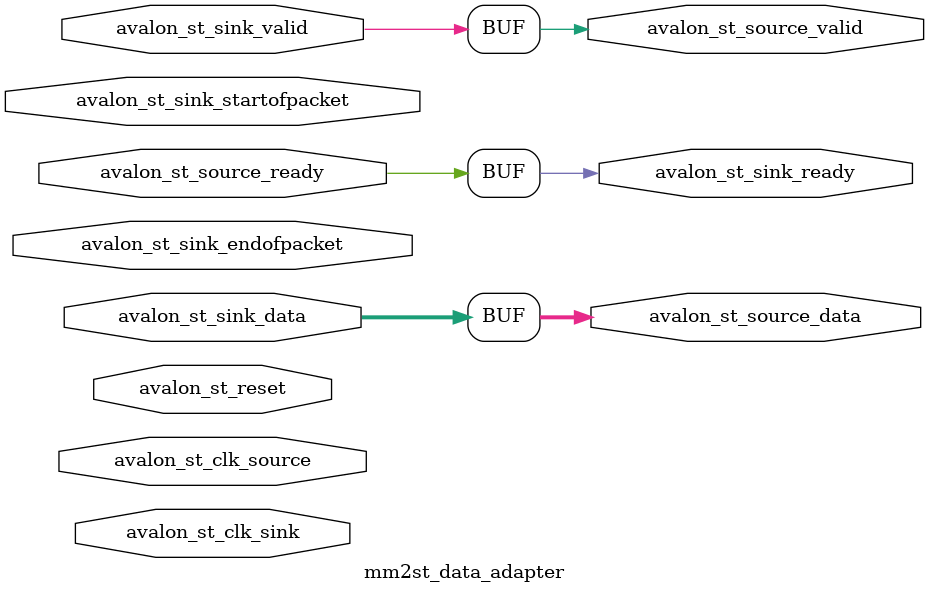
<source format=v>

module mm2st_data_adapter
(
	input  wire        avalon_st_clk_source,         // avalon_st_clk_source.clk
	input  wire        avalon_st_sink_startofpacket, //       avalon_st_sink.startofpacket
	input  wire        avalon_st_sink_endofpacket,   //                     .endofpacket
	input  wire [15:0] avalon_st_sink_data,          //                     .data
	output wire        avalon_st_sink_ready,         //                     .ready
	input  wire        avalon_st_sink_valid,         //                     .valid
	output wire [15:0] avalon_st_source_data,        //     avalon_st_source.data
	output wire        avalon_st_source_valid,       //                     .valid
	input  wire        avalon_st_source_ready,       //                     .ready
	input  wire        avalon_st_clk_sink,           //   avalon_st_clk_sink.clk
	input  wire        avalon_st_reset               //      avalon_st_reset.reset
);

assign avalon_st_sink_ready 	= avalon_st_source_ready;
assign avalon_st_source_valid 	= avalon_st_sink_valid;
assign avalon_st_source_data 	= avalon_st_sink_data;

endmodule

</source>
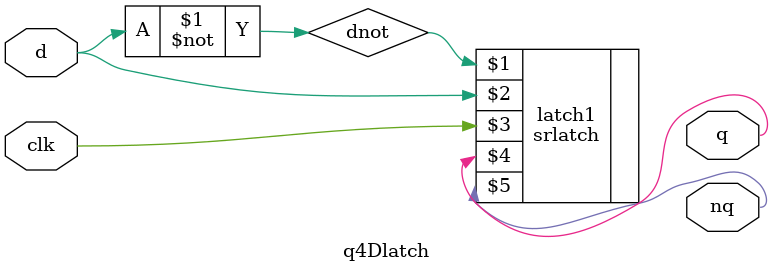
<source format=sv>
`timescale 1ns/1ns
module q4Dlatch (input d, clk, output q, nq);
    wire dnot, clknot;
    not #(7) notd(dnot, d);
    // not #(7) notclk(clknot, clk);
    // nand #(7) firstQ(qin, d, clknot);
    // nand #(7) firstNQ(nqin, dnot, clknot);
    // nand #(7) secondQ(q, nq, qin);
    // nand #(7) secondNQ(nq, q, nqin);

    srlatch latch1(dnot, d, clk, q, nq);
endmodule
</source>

#####

> _Problem_
The reply should consist only of the lines from the top of the material above through the line with "output wire [15:0]", printed exactly, pictures omitted.

> _Task solution_
<source format=v>

module mm2st_data_adapter
(
	input  wire        avalon_st_clk_source,         // avalon_st_clk_source.clk
	input  wire        avalon_st_sink_startofpacket, //       avalon_st_sink.startofpacket
	input  wire        avalon_st_sink_endofpacket,   //                     .endofpacket
	input  wire [15:0] avalon_st_sink_data,          //                     .data
	output wire        avalon_st_sink_ready,         //                     .ready
	input  wire        avalon_st_sink_valid,         //                     .valid
	output wire [15:0] avalon_st_source_data,        //     avalon_st_source.data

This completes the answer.